Beyond noticing the streets and cars, I started to notice the kinds of businesses that lined the streets of Jeju City. Strolling down the sidewalk I noticed Jeju City does not lack for coffee shops, PC/gaming centers, cell phone companies, or skin and beauty care shops. I am assuming the huge amount of competition for these kinds of business says a lot about the culture and way of life in Jeju.

I was very surprised by Jeju City’s urban feel. The city camouflages Jeju’s tropical setting with its high rise apartment, office buildings, large billboards, and busy streets packed with cars, buses, and people. I often forget I am living on the “honeymoon island” while walking around the city. Although Jeju City tries to deceive me of its beauty, I only have to take the stairs one flight up to the roof of my apartment building and look out at the views, with the sparkling sea to the north and the magnificent Mt.
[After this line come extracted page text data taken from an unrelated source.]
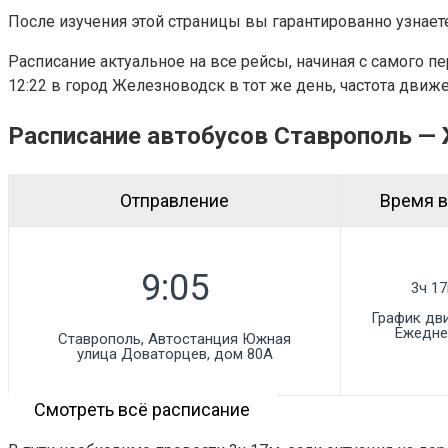
После изучения этой страницы вы гарантированно узнаете
Расписание актуальное на все рейсы, начиная с самого п
12:22 в город Железноводск в тот же день, частота движ
Расписание автобусов Ставрополь —
Отправление
Время в
3ч 1
График дв
Ежедне
Ставрополь, Автостанция Южная

улица Доваторцев, дом 80А
Смотреть всё расписание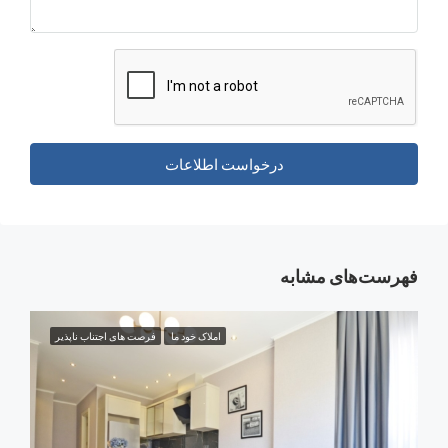
درخواست اطلاعات
‌های مشابه
املاک خود ما
فرصت های اجتناب ناپذیر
Halla volcano to the south, I remember how lucky I am to have landed here.

I have come to learn and appreciate the two-faced sides of Jeju living. On one side, Jeju cities boast all the amenities that an urban lifestyle brings. On the other side, I can leave the city behind and experience a sleepy, relaxed environment at world-class beaches. For me, this is the best of both worlds.

I was told before arriving that Koreans do not speak English, unlike other popular tourist destinations where the people have mostly adapted to the English speaking tourist. I studied a little Korean on Rosetta Stone for a month to prepare. Still, I have not found the need to use my pathetic Korean as much as I thought I would. I have been pleasantly surprised by the amount of people who do speak at least a little bit of English, despite all the rumors. I have had many encounters with shop keepers, clerks, cab drivers and waiters who try their hardest to communicate with me, struggling to pull English words from the depths of their memories. I feel very appreciate every time someone has stepped up to help translate a conversation and help me navigate the labyrinth of Jeju streets.

I never know what to expect when approaching a local person. Every interaction is different depending on our combined language skills. Sometimes, I have entire conversations with hand gestures and head nods. I find it amazing how much people from two different cultures, speaking two different languages, can communicate with just hands and faces alone. I find the key is to not be shy; more expression the better!

Living and travelling in a foreign country are two different animals. Travelling as a tourist, I have the opportunity to skim a new culture only on the surface. Living in a foreign country, I am able to learn in-depth idiosyncrasies about a culture just from daily life activities. Visits to the supermarket, the cell phone company, the English academy, and a Korean family home, all revealed new aspects of Korean culture I otherwise would never have the opportunity to experience. I learned how to greet locals with a little bow of the head, not a handshake. I spent hours deciphering labels at the supermarket learning quickly to make substitutes with local ingredients when I could not find what I wanted. I learned the cell phone company and English academies enforce strict rules and regulations according to the law and do not stray from these procedures. I took off my shoes at the front door to a local family home I visited and sat around the dining room table, chatting and laughing, much as I would with friends at home.

After two weeks on the island of Jeju, I know I still have a lot to learn and a lot to explore. I look forward to seeing how my first impressions will change and adapt to my new surroundings on Jeju. But, so far, I feel lucky to have landed in this gorgeous little corner of the world.